**Things to do**:
(a) Answer from the passage on friendship in Mormonism, one line each:
(i) What virtue did Joseph place above other virtues?
(ii) How do we assert our group boundaries?
(iii) What three oppositions does the passage list as chasms to bridge?
(b) Please translate this sentence from the passage on friendship in Mormonism into Spanish: "We create and maintain these differences rather than seeking to bridge them."
(c) Write the next part of the passage on friendship in Mormonism, starting after its final sentence.

··· Passage to read

This fits very well with the other “grand fundamental principle of Mormonism:” friendship. Joseph placed the virtue of friendship, or love, above other virtues: “[I] don’t care what a [man’s] character is if he’s my friend.—a friend a true friend . . . I will be a friend to him[.] Friendship is the grand fundamental principle of Mormonism. It will revolutionize and civilize the world.”15
If we accept this exegesis, this Mormon metaphysics, then the most important truths for us to embrace in our lives are the light and truth of every human soul. This is not a simple task. We instinctively divide into groups and assert our group boundaries by drawing lines of exclusion. As groups we fight against each other and we ‘truths’ separate ourselves rather than bringing each other “at-one.” We create and maintain these differences rather than seeking to bridge them. The political left versus the right, people of faith versus atheists, people of faith versus ‘apostates’ who have left their fold; all are chasms that we are to strive to bridge as Mormons through friendship, and in keeping with our ideals to gather, seal, and create an at-one-ment to bring humanity into one great whole.

······
··· Available data

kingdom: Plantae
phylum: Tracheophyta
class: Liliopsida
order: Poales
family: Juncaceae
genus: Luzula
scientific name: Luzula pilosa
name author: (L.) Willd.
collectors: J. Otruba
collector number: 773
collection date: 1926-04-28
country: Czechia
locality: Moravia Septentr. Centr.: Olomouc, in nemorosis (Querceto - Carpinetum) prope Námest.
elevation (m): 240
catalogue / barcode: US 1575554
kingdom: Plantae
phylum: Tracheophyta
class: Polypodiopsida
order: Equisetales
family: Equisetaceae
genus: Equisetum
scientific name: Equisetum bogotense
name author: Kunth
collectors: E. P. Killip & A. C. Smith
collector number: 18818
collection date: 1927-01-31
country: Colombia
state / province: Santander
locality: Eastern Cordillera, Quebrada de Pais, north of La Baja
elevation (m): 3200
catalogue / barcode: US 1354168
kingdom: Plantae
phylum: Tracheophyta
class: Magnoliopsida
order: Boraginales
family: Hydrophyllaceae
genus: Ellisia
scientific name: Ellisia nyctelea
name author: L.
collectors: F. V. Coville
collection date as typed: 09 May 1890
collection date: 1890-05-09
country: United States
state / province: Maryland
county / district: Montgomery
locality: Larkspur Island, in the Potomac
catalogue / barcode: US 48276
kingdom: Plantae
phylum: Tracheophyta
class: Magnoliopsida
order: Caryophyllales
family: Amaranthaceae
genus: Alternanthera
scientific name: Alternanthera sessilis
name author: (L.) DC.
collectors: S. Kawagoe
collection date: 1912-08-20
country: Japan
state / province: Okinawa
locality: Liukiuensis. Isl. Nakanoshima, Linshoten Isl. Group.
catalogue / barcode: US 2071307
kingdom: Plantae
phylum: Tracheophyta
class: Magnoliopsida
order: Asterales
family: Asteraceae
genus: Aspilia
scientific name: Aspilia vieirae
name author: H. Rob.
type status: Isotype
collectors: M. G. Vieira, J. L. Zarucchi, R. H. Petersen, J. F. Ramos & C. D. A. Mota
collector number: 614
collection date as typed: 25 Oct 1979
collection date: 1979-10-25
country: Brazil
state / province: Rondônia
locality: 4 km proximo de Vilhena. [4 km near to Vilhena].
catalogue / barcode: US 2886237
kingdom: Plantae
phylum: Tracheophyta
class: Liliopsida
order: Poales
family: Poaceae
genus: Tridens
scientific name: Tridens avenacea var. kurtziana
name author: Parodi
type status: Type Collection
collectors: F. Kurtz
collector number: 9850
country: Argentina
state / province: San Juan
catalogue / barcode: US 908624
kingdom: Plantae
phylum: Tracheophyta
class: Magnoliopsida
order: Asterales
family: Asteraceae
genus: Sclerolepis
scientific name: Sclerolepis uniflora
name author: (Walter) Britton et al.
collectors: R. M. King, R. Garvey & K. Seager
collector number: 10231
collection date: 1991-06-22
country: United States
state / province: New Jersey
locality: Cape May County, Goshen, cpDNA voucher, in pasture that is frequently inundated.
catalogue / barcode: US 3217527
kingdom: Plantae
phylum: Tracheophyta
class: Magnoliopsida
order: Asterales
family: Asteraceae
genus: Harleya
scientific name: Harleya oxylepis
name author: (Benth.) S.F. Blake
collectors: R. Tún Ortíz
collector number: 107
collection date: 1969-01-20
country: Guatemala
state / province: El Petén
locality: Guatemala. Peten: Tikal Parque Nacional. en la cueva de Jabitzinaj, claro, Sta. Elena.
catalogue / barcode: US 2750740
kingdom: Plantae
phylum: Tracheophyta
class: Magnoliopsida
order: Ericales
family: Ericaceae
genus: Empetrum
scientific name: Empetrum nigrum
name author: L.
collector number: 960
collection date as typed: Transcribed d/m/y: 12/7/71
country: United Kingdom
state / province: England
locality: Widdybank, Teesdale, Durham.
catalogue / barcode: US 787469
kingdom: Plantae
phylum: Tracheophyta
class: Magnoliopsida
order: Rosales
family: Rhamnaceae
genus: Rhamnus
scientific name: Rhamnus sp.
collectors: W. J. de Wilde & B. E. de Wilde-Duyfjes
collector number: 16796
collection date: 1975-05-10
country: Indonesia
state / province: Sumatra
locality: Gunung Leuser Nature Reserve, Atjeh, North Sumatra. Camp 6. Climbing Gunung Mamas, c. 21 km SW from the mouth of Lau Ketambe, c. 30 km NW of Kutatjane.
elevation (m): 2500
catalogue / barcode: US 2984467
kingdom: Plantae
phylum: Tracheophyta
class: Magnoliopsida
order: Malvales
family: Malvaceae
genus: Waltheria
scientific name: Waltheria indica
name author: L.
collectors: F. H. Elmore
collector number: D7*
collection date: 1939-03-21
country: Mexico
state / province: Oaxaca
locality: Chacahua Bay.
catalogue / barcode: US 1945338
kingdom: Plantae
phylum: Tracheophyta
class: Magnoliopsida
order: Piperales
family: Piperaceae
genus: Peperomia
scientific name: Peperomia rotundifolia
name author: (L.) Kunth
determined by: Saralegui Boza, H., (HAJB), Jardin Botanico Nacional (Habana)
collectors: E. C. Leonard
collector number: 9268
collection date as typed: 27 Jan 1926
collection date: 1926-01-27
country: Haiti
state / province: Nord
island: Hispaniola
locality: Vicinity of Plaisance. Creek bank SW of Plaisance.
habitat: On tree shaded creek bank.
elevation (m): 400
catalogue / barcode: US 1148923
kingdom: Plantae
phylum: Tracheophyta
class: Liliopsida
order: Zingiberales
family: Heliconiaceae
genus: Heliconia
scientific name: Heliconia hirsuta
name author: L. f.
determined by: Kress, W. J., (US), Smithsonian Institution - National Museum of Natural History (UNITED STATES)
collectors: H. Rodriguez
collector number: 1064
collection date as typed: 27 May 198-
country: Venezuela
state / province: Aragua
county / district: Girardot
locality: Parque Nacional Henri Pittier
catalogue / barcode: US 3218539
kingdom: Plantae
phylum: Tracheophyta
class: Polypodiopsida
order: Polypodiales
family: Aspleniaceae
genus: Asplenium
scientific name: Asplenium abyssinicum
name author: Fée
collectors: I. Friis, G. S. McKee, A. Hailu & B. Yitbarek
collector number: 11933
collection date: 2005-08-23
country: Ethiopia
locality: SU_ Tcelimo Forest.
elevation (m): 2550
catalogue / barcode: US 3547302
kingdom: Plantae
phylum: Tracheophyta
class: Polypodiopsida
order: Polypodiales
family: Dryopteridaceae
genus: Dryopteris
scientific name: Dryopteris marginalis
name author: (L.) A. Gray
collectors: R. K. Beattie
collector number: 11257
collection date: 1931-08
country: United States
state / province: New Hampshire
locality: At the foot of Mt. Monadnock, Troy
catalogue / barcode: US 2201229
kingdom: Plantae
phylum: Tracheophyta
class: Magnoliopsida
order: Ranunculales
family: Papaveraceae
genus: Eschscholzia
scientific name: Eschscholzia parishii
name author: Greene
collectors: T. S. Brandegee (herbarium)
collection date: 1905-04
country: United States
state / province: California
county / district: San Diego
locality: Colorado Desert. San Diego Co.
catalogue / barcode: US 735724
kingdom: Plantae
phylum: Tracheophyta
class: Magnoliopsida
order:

······

**Answer section**:
(a)
(i) Friendship, or love.
(ii) By drawing lines of exclusion.
(iii) The political left versus the right, people of faith versus atheists, and people of faith versus "apostates" who have left their fold.

(b) Creamos y mantenemos estas diferencias en lugar de buscar tender puentes entre ellas.

(c)
So as we continue our efforts to seek for further light and knowledge, to seek for greater intelligence, let us remember that the most important intelligence that we seek to gain and gather are our fellow human beings, especially when a chasm separates us. As we strive to live the grand fundamental principles of Mormonism, let us seek all truth and intelligence and seal them into one great whole. I say these things in the name of the author of the at-one-ment, Jesus Christ, Amen.
2 Doctrine and Covenants 88:118 and Doctrine and Covenants 109:7
3 Doctrine and Covenants 130:18-19
4 Doctrine and Covenants 93:36
5 I’ve only found two instances of Joseph calling something a “grand fundamental principle of Mormonism”
6 Sermon delivered at the Nauvoo temple grounds on Sunday July 9, 1843
7 Sermon delivered at Nauvoo, Ill. on July 23, 1843
8 Joseph Smith to Isaac Galland, March 22, 1839
9 See 1st Corinthians 13:7, Ephesians 1:10, and the 13th article of faith.
10 Doctrine and Covenants 93:36
11 “Spirit and Mind” post at ByCommonConsent written by Jonathan Stapley
12 See Doctrine and Covenants 93 verses 29 and 36.
13 Doctrine and Covenants 93:29-30
14 For the same phrases see verses 16 and 26 of 2nd Nephi Chapter 2. For the whole section alluded to see verses 11-27.